* Work to be completed
Reproduce exactly, from the data that follows, the line with "3000 Paradise Rd, Las Vegas, NV 89109", the line with "Gesetzentwurf der Bundesregierung", and every line that lies between them.

++++ Extracted data

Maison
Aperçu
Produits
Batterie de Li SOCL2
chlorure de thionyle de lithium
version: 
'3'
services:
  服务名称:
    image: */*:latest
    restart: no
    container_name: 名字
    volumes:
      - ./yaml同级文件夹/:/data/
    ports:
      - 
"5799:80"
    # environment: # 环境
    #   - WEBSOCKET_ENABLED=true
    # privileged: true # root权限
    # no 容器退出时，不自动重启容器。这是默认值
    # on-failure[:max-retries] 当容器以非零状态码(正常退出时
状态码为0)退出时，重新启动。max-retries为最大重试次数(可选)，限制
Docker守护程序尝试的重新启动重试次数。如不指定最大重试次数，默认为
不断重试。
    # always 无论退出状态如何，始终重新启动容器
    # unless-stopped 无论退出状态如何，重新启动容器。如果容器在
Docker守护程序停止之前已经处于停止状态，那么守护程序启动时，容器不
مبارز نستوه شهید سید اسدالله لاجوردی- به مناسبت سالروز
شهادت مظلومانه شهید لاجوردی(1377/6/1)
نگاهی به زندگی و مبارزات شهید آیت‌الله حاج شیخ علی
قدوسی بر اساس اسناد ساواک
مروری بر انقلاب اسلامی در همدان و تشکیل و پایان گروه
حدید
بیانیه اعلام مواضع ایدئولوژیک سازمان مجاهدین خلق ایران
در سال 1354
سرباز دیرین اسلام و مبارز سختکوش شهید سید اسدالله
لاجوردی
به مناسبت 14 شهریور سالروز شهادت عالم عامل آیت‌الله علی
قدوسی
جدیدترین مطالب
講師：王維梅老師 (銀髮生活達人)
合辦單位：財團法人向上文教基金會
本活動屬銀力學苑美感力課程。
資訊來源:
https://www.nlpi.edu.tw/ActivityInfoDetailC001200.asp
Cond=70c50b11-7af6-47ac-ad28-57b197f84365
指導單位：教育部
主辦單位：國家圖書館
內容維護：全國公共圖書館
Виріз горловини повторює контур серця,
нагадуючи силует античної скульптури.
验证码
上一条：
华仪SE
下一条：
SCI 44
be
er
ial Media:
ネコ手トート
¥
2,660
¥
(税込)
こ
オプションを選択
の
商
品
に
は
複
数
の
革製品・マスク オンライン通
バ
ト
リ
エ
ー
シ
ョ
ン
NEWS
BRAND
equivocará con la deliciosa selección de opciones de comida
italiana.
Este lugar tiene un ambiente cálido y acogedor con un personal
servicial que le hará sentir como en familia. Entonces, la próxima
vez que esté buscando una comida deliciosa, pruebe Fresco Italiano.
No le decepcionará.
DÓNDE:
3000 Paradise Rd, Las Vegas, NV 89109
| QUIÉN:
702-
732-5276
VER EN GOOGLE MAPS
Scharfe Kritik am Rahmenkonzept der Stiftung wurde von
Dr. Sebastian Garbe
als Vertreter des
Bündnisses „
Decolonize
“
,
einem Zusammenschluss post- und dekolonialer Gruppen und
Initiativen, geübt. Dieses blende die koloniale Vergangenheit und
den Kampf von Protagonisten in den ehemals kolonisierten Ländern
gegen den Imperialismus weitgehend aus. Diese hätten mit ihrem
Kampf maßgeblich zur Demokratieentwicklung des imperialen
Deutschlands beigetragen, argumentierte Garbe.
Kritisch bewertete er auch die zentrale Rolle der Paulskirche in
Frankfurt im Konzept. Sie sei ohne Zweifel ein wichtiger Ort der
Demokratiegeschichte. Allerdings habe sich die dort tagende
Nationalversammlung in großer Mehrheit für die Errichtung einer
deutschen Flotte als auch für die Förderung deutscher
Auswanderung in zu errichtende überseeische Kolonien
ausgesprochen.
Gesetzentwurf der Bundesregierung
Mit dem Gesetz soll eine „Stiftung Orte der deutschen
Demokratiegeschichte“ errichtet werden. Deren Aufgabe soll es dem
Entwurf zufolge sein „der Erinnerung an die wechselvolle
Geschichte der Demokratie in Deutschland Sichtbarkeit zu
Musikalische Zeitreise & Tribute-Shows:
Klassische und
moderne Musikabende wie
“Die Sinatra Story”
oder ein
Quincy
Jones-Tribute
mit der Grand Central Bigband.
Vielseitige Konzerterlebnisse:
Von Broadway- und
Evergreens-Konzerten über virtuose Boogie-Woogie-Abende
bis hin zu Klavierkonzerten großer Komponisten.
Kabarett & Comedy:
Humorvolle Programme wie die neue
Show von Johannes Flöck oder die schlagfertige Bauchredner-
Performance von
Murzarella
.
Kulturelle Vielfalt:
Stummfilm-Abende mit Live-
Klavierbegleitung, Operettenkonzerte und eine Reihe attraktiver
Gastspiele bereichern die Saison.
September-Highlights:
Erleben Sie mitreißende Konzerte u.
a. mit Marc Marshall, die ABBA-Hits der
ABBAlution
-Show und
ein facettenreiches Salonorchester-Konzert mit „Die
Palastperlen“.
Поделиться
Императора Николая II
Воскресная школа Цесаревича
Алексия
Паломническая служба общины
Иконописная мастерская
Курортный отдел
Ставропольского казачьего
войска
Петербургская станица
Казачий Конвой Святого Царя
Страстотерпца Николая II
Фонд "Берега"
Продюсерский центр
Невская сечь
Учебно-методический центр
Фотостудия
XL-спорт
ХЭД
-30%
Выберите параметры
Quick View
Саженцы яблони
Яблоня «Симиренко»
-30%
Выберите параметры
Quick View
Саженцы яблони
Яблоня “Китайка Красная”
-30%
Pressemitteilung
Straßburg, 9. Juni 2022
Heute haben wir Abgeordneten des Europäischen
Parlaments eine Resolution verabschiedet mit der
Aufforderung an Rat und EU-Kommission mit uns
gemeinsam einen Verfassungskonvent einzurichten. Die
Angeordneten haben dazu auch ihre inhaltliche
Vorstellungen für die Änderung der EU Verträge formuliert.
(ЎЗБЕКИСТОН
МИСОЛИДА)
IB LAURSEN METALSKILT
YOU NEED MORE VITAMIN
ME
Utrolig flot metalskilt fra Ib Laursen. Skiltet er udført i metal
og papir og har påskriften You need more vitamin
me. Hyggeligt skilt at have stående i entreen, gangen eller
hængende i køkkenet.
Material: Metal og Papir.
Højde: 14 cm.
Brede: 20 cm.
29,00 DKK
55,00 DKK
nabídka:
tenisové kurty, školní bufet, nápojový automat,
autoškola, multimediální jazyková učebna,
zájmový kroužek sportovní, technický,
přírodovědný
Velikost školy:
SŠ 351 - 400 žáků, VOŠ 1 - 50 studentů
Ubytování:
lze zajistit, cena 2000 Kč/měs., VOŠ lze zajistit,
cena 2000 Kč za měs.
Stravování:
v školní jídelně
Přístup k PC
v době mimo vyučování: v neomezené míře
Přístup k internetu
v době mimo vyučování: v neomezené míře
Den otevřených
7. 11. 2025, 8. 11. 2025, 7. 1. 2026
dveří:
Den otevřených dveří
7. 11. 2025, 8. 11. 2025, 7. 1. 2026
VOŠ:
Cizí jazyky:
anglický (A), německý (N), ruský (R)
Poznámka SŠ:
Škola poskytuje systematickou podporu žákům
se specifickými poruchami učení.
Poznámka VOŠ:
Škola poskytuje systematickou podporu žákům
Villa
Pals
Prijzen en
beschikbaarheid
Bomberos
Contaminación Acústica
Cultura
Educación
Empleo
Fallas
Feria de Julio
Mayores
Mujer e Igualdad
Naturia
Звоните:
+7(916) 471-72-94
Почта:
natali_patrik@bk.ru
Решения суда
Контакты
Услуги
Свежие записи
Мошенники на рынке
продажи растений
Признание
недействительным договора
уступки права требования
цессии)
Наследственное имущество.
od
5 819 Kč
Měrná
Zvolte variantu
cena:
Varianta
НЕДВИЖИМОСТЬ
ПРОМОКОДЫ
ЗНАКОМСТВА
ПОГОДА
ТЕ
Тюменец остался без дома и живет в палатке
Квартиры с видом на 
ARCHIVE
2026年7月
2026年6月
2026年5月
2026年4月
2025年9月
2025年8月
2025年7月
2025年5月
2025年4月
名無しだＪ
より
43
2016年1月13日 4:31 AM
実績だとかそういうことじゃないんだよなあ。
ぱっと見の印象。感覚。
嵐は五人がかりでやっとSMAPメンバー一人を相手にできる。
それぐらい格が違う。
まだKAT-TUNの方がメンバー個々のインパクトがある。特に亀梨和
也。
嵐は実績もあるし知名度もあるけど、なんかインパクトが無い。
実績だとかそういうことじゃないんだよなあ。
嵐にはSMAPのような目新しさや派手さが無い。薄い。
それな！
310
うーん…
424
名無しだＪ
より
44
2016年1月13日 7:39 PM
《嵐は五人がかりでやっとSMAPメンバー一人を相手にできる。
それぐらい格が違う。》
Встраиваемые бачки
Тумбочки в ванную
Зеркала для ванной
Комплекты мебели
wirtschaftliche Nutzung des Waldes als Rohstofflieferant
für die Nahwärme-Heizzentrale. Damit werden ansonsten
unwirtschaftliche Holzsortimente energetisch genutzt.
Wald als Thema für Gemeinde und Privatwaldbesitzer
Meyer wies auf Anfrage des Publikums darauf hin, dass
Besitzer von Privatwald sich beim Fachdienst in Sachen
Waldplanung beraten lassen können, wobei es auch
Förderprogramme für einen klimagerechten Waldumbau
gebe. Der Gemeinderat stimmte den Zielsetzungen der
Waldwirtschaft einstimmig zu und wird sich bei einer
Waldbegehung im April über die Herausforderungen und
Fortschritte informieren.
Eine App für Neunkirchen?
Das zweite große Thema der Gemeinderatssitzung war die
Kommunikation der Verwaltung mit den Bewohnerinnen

++++++++

* Result of the exercise
3000 Paradise Rd, Las Vegas, NV 89109
| QUIÉN:
702-
732-5276
VER EN GOOGLE MAPS
Scharfe Kritik am Rahmenkonzept der Stiftung wurde von
Dr. Sebastian Garbe
als Vertreter des
Bündnisses „
Decolonize
“
,
einem Zusammenschluss post- und dekolonialer Gruppen und
Initiativen, geübt. Dieses blende die koloniale Vergangenheit und
den Kampf von Protagonisten in den ehemals kolonisierten Ländern
gegen den Imperialismus weitgehend aus. Diese hätten mit ihrem
Kampf maßgeblich zur Demokratieentwicklung des imperialen
Deutschlands beigetragen, argumentierte Garbe.
Kritisch bewertete er auch die zentrale Rolle der Paulskirche in
Frankfurt im Konzept. Sie sei ohne Zweifel ein wichtiger Ort der
Demokratiegeschichte. Allerdings habe sich die dort tagende
Nationalversammlung in großer Mehrheit für die Errichtung einer
deutschen Flotte als auch für die Förderung deutscher
Auswanderung in zu errichtende überseeische Kolonien
ausgesprochen.
Gesetzentwurf der Bundesregierung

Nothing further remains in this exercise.